US President Donald Trump said the US will start guiding some neutral ships trapped in the Persian Gulf through the Strait of Hormuz from Monday. Bloomberg reported US Navy ships will stay nearby if needed to help prevent attacks on commercial vessels in the Strait.
Strait Of Hormuz Risk
An Iranian official said US action in Hormuz would be treated as a ceasefire violation. The official added that the Strait of Hormuz and the Persian Gulf are not a place for rhetoric.
Markets are also focused on the US employment report for April, due on Friday. Forecasts are for 73K new jobs and an Unemployment Rate of 4.3%.
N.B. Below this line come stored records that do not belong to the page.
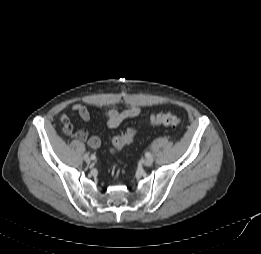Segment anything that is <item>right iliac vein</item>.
Masks as SVG:
<instances>
[{
    "label": "right iliac vein",
    "mask_w": 261,
    "mask_h": 254,
    "mask_svg": "<svg viewBox=\"0 0 261 254\" xmlns=\"http://www.w3.org/2000/svg\"><path fill=\"white\" fill-rule=\"evenodd\" d=\"M84 161L86 162V163H90L91 162V158L86 154V155H84Z\"/></svg>",
    "instance_id": "1"
}]
</instances>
The US Dollar Index (DXY) is currently trading around 104.50, holding steady as we assess both persistent geopolitical risks and upcoming economic data. The dollar’s role as a safe-haven asset is being tested by new global flashpoints. This creates an environment where derivative traders need to be prepared for sudden moves in volatility.
We see a similar dynamic to the past Strait of Hormuz tensions playing out today with the ongoing shipping disruptions in the Red Sea. Recent data shows cargo volumes through the Suez Canal remain down more than 60% compared to last year, forcing longer and more expensive trade routes. Any escalation here could trigger a flight to safety, directly benefiting the dollar.
Trading Strategies To Watch
For derivative traders, this suggests considering call options on the DXY or related ETFs to profit from a potential geopolitical spike. We saw a similar rush into the dollar during the initial shock of the pandemic in March 2020, when the DXY surged from 95 to over 102 in less than two weeks. Hedging with call options on the VIX could also be a prudent strategy, as it typically rises with market fear.
All eyes are now on this Friday’s US employment report for April, which will heavily influence Federal Reserve policy expectations. We are anticipating the economy to have added around 175,000 jobs, with the unemployment rate expected to hold near 3.8%. A significant miss to the downside could weaken the dollar as it may signal an earlier-than-expected policy easing.
A jobs number coming in below 150,000 could create an opportunity for short-term bearish plays on the dollar. Traders might look at buying put options on the DXY expiring in the coming weeks to capitalize on such a move. Conversely, another strong report above 200,000 would reinforce the dollar’s strength.